* _DESCRIPTION OF THE TASK_
The pictures stay out; all of the data is to be printed exactly.

* _DATASET RECORDS_
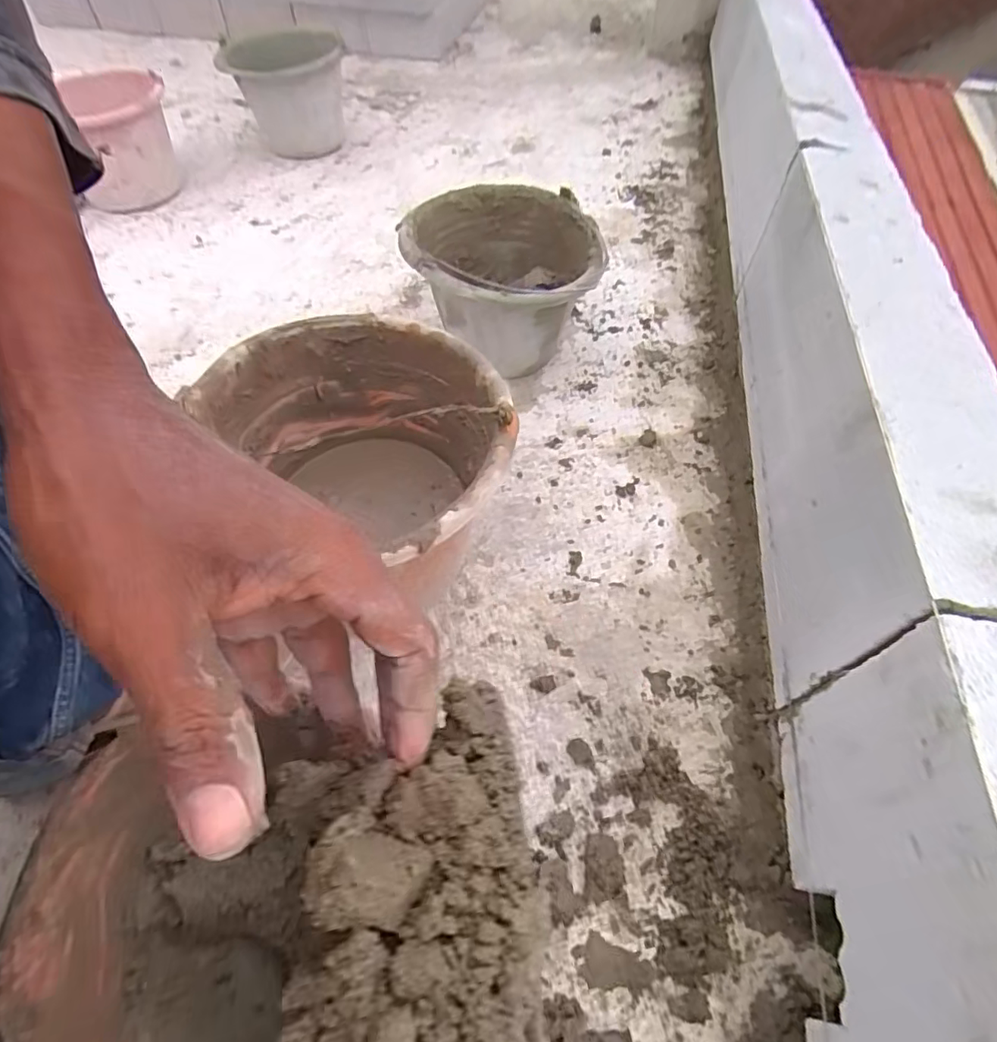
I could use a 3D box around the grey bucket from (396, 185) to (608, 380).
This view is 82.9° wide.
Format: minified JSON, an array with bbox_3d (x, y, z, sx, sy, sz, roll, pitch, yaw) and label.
[{"bbox_3d":[0.004,-0.297,0.737,0.228,0.170,0.230,1,55,-1],"label":"grey bucket"}]

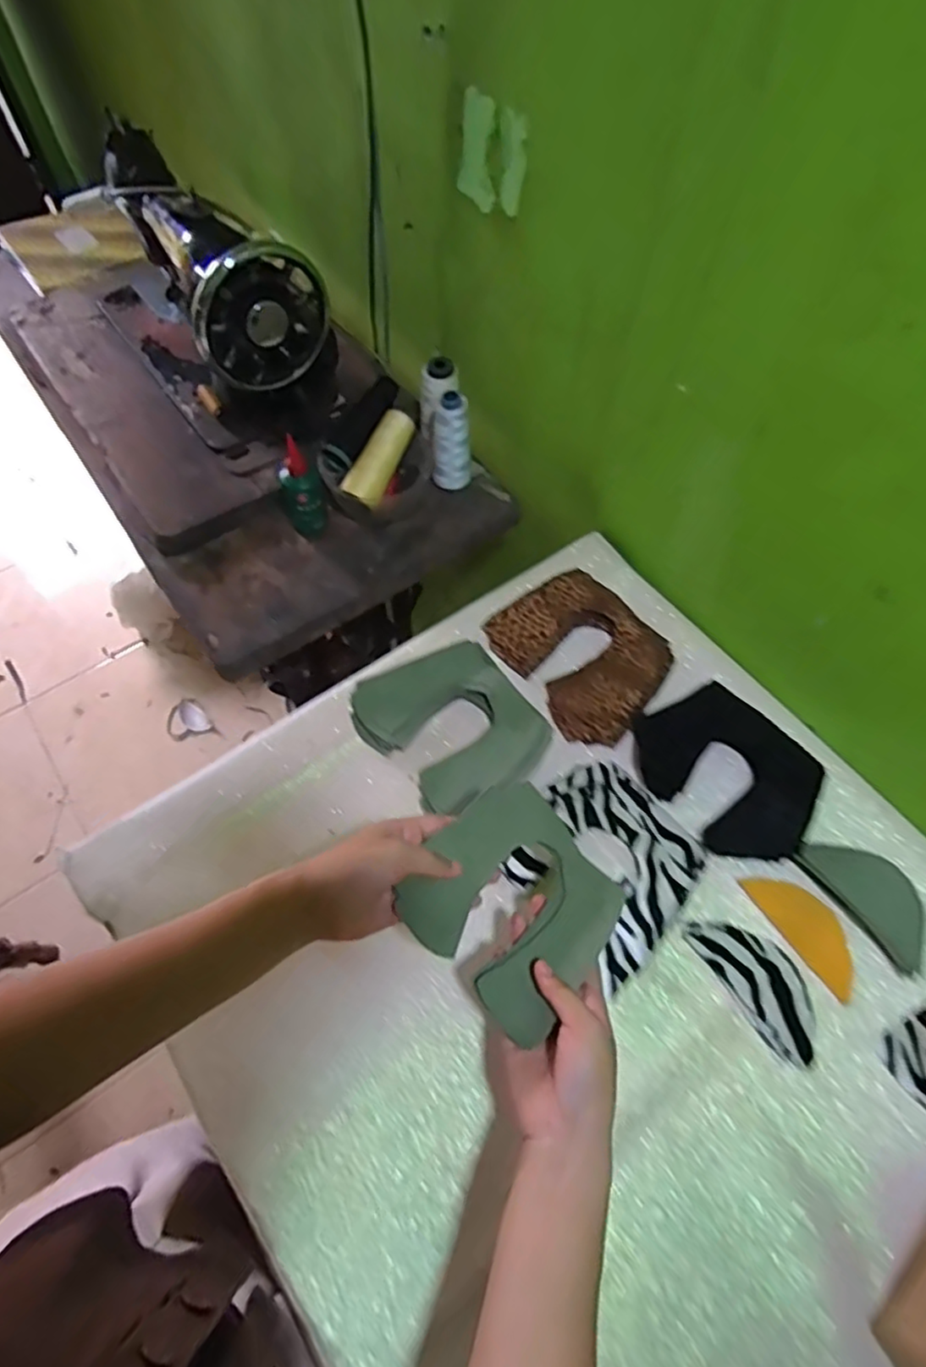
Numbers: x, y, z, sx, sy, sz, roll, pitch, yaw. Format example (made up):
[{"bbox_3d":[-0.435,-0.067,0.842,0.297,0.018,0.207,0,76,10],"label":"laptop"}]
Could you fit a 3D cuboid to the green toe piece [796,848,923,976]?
[{"bbox_3d":[0.341,0.170,0.536,0.061,0.009,0.112,-34,67,-18],"label":"green toe piece"}]

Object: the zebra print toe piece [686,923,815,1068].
[{"bbox_3d":[0.236,0.235,0.514,0.055,0.007,0.114,-29,66,-16],"label":"zebra print toe piece"}]

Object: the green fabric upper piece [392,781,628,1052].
[{"bbox_3d":[0.037,0.150,0.453,0.130,0.035,0.126,40,72,18],"label":"green fabric upper piece"}]

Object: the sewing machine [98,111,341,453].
[{"bbox_3d":[-0.308,-0.465,0.756,0.175,0.207,0.364,-33,67,-17],"label":"sewing machine"}]

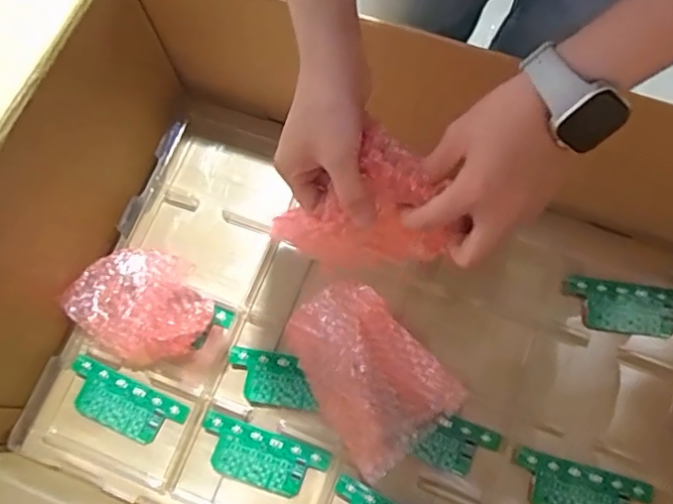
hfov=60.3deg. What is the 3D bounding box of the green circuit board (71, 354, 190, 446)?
[{"bbox_3d":[-0.229,0.164,0.623,0.131,0.009,0.055,23,76,7],"label":"green circuit board"}]

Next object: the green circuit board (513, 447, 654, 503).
[{"bbox_3d":[0.244,0.242,0.583,0.134,0.008,0.052,16,74,3],"label":"green circuit board"}]

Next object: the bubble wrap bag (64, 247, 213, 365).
[{"bbox_3d":[-0.215,0.056,0.612,0.150,0.092,0.113,6,75,3],"label":"bubble wrap bag"}]

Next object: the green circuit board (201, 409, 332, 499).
[{"bbox_3d":[-0.080,0.214,0.603,0.135,0.009,0.057,18,76,6],"label":"green circuit board"}]

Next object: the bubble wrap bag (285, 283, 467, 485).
[{"bbox_3d":[0.026,0.116,0.583,0.123,0.090,0.176,-39,77,-9],"label":"bubble wrap bag"}]

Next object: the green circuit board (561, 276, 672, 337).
[{"bbox_3d":[0.321,0.062,0.638,0.135,0.008,0.056,7,75,3],"label":"green circuit board"}]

* _YOUR SOLUTION_
I could use a 3D box around the grey bucket from (396, 185) to (608, 380).
This view is 82.9° wide.
Format: minified JSON, an array with bbox_3d (x, y, z, sx, sy, sz, roll, pitch, yaw) and label.
[{"bbox_3d":[0.004,-0.297,0.737,0.228,0.170,0.230,1,55,-1],"label":"grey bucket"}]

Numbers: x, y, z, sx, sy, sz, roll, pitch, yaw. Format example (made up):
[{"bbox_3d":[-0.435,-0.067,0.842,0.297,0.018,0.207,0,76,10],"label":"laptop"}]
Could you fit a 3D cuboid to the green toe piece [796,848,923,976]?
[{"bbox_3d":[0.341,0.170,0.536,0.061,0.009,0.112,-34,67,-18],"label":"green toe piece"}]

Object: the zebra print toe piece [686,923,815,1068].
[{"bbox_3d":[0.236,0.235,0.514,0.055,0.007,0.114,-29,66,-16],"label":"zebra print toe piece"}]

Object: the green fabric upper piece [392,781,628,1052].
[{"bbox_3d":[0.037,0.150,0.453,0.130,0.035,0.126,40,72,18],"label":"green fabric upper piece"}]

Object: the sewing machine [98,111,341,453].
[{"bbox_3d":[-0.308,-0.465,0.756,0.175,0.207,0.364,-33,67,-17],"label":"sewing machine"}]

hfov=60.3deg. What is the 3D bounding box of the green circuit board (71, 354, 190, 446)?
[{"bbox_3d":[-0.229,0.164,0.623,0.131,0.009,0.055,23,76,7],"label":"green circuit board"}]

Next object: the green circuit board (513, 447, 654, 503).
[{"bbox_3d":[0.244,0.242,0.583,0.134,0.008,0.052,16,74,3],"label":"green circuit board"}]

Next object: the bubble wrap bag (64, 247, 213, 365).
[{"bbox_3d":[-0.215,0.056,0.612,0.150,0.092,0.113,6,75,3],"label":"bubble wrap bag"}]

Next object: the green circuit board (201, 409, 332, 499).
[{"bbox_3d":[-0.080,0.214,0.603,0.135,0.009,0.057,18,76,6],"label":"green circuit board"}]

Next object: the bubble wrap bag (285, 283, 467, 485).
[{"bbox_3d":[0.026,0.116,0.583,0.123,0.090,0.176,-39,77,-9],"label":"bubble wrap bag"}]

Next object: the green circuit board (561, 276, 672, 337).
[{"bbox_3d":[0.321,0.062,0.638,0.135,0.008,0.056,7,75,3],"label":"green circuit board"}]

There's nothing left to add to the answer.